Document section:
I have had vitamin D deficiency (17 ng/mL) and I am planning on sitting in sun at noons. I am aware of that how much UVB you get depends on a few factors such as your complexion, where you live and even the clothes you wear. I know sitting in sun in hot climates can cause sunburn and skin cancer.

The season is winter where I live now. The temperature is around 10 degree celsius but the weather is sunny.

What I was wondering is that if I can beat the vitamin D deficiency in a week if I sit in sun regularly for a few hours for a week.

I know that deficiencies may take for months to return in normal levels such as iron deficiency and you should take a certain amount of it for everyday. However, as for Vitamin D, I read our bodies can accumulate vitamin D in summer times for winter times. Therefore, for my situation, how many days would it take to get to normal level if I sit for long hours regularly in sun.

1 Answer 1


Ideally, people should get enough vitamin D from their food. However, that's difficult to do, Many folks don't get enough of the nutrient from dietary sources like fatty fish and fortified milk. Ref: here

It's not known exactly how much time is needed in the sun to make enough vitamin D to meet the body's requirements.Ref.here

This is because there are a number of factors that can affect how vitamin D is made, such as your

  • skin colour People with dark skin, such as those of African, African-Caribbean or south Asian origin, will need to spend longer in the sun to produce the same amount of vitamin D as someone with lighter skin.
  • how much skin you have exposed.
  • time of day. (Ref.here)


  • The American Cancer Society does not support sun exposure for increasing vitamin D. "Because excessive ultraviolet radiation is a major risk factor for skin cancer, we do not recommend obtaining vitamin D from the sun as a way to boost vitamin D levels in the blood,"  Ref:here

  • But you should be careful not to burn in the sun, so take care to cover up or protect your skin with sunscreen before your skin starts to turn red or burn. Ref.here

Balancing Solar risks and benefits:

There's no risk of your body making too much vitamin D from sun exposure, but always remember to cover up or protect your skin before the time it takes you to start turning red or burn.

Task list:
1/ Answer these from the vitamin D post:
(a) What vitamin D level does the asker report?
(b) What temperature does the asker give for where they live now?
(c) Which organization does not support sun exposure for increasing vitamin D?
2/ Quote the vitamin D post between "It's not known exactly" and "of day. (Ref.here)", inclusive.
The saved data entries that come next are separate material and have no connection to the vitamin D post.

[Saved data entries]
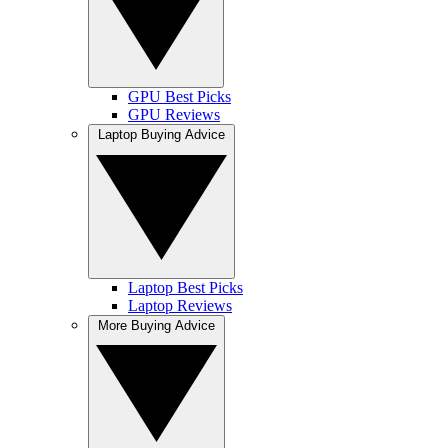
GPU Best Picks
GPU Reviews
Laptop Buying Advice
Laptop Best Picks
Laptop Reviews
More Buying Advice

Results:
1/
(a) 17 ng/mL
(b) Around 10 degrees Celsius
(c) The American Cancer Society

2/
It's not known exactly how much time is needed in the sun to make enough vitamin D to meet the body's requirements.Ref.here

This is because there are a number of factors that can affect how vitamin D is made, such as your

  • skin colour People with dark skin, such as those of African, African-Caribbean or south Asian origin, will need to spend longer in the sun to produce the same amount of vitamin D as someone with lighter skin.
  • how much skin you have exposed.
  • time of day. (Ref.here)